Another big one for us, as mentioned in other posts, is that he gets very fixated or even obsessed with various things at different times.



For Andre, this involves watching the same Wiggles special, or a particular episode of Play School etc, over and over, every time he watches anything.



This usually lasts around a week or two, before he goes back to that focus being on another episode.



The things he carries with him constantly you can not take from him(at least not without a huge fight on your hands) until they are replaced by something else.



There are of course many other differences  that we’ll spot from time to time, but these are, at least at this point, the main ones we deal with on a daily basis.





Sharing the knowledge


As our knowledge and familiarisation in various strategies increases, we will certainly be sharing more and more of what we have learned, in hopes of helping those of you out there in similar situations.


Gaining any kind of insight when dealing with some of the struggles associated with Autism spectrum disorder, as to what may be going on inside our children’s heads, and what may be triggering them to react in certain ways, can be absolutely invaluable, life changing information.



The guys at Autism Works have a wealth of handy resources, products and information that can truly help parents in assisting their autistic children with managing their emotional states. 

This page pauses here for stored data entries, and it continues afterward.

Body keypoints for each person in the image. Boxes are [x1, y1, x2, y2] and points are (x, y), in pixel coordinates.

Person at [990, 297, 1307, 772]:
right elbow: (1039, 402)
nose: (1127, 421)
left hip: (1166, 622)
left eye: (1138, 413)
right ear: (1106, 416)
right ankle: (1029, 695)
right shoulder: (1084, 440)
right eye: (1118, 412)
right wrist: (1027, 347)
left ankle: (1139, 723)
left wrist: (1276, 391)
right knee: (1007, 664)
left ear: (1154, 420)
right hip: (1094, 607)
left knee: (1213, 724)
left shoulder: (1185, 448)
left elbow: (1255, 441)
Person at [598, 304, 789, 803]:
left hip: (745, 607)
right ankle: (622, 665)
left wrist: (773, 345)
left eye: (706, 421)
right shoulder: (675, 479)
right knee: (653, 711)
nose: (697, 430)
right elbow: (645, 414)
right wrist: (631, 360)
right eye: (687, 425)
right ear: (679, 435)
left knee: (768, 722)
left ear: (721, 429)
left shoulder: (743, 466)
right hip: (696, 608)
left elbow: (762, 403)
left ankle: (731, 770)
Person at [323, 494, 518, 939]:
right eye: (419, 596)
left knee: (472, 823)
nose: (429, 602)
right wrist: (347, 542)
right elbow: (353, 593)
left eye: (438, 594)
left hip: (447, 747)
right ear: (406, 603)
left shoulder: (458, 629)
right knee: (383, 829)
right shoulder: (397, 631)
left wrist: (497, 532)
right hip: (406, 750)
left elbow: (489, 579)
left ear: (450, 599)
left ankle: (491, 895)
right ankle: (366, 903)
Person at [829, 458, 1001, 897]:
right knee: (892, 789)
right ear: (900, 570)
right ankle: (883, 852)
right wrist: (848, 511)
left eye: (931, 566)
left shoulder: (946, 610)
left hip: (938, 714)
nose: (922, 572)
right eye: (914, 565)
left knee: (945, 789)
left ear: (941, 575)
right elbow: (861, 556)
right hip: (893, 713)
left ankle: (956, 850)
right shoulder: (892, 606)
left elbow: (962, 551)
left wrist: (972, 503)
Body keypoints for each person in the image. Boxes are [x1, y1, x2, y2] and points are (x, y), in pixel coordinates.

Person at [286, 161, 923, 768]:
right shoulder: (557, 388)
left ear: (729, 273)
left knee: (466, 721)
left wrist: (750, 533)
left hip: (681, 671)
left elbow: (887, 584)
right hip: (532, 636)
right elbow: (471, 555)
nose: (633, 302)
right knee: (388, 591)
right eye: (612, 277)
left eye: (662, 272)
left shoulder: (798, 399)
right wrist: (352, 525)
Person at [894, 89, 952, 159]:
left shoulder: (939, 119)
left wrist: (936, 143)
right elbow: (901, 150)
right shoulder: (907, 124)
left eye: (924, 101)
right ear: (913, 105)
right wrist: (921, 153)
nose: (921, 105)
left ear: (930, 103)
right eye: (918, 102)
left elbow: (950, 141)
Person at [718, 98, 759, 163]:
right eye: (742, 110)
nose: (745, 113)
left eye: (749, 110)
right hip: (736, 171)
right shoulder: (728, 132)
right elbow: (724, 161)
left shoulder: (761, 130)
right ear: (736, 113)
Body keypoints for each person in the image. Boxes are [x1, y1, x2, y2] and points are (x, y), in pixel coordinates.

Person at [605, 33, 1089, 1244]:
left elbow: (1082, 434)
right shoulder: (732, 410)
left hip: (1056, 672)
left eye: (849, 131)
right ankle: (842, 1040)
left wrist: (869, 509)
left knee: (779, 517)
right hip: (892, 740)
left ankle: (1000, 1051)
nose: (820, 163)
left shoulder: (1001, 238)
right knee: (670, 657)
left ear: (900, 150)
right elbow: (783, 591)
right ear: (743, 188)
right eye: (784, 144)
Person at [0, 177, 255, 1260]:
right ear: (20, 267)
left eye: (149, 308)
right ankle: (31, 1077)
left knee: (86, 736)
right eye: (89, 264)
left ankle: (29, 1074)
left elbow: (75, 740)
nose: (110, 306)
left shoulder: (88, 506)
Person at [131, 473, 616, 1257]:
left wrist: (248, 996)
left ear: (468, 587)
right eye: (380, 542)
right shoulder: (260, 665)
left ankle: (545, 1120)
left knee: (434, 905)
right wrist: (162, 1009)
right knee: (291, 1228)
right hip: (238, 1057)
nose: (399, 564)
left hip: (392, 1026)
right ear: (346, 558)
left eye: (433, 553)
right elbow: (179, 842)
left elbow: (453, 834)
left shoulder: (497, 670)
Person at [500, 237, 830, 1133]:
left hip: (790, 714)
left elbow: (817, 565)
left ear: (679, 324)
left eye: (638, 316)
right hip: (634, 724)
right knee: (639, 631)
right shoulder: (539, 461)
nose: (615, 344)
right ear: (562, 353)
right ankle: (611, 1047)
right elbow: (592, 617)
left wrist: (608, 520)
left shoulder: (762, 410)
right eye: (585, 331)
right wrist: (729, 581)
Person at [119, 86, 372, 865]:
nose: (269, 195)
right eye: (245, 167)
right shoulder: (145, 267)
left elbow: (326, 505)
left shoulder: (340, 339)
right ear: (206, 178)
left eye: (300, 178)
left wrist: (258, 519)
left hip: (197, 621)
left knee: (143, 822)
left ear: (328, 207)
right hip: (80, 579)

Tyler McNamer is now an uthor and motivational speaker, who was diagnosed with Autism aged 2. Tyler is truly inspiring for parents of autistic children, as he has already proven what can be achieved, despite an autism diagnosis.




When No doesn’t mean no




One handy thing to keep in mind when attempting different approaches in these areas, is that quite often the word “No” simply repeated over and over by parents of autistic, (or non ASD children too) can be completely ineffective in preventing certain behaviours or actions.


As parents, we have, as most can other parents can probably relate to, at times told both of our children no to something multiple times, then stared in bewilderment when the child continued, and practically ignored the no request.



We as parents can repeat “no” until we’re blue in the face, but without any reinforcing action or consequence, it’s basically an empty request to a child, i.e. there is nothing that would force them to rethink their approach.


My wife and I certainly know the meaning of ‘beyond exhaustion’ these days, so if sharing some of our stories, insights and mistakes, can help any of you out there going through similar situations, we’ll be very happy with that.


If we’re able to assist in you not having to make the same mistakes as we did, hopefully it will help you in creating a peaceful, supportive and understanding home environment for you and your family.


These suggestions, and little hacks that we have developed to help us cope with our parental demands, on top of all the other avenues of life, are what have helped us pull through during particularly trying times and situations.



Well,  that, as well as a lot of black coffee and energy drinks.